During the COVID-19 pandemic in Pakistan, he pledged Rs 1bn on behalf of Engro Corporation and Dawood Hercules Group to support national relief efforts.

Dawood donated towards the purchase of a former church in St. John's, Newfoundland and Labrador, which was converted into the Shaheed Suleman Dawood Mosque, opened in 2025 in memory of his grandson and as a contribution to the local Muslim community.

==Personal life==
Hussain Dawood is married to Kulsum. The couple had four children; Azmeh, Shahzada, Sabrina and Samad. Dawood is based in Dubai.

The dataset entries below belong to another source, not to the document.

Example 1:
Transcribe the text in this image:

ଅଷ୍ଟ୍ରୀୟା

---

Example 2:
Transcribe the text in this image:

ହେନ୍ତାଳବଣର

In June 2023, Dawood lost his son Shahzada and his 19-year-old grandson, Suleman. Both died alongside three others inside the submersible Titan when it imploded on a tourist expedition to view the wreck of the Titanic.

==Awards and recognition==
- In 2025, the President of Pakistan awarded Dawood the Hilal-i-Imtiaz, the country's second-highest civil honour, in recognition of his contributions to social service.
- Officer of the Order of Merit of the Italian Republic (Ufficiale Ordine al Merito della Repubblica Italiana) (Italy) (2 June 2008).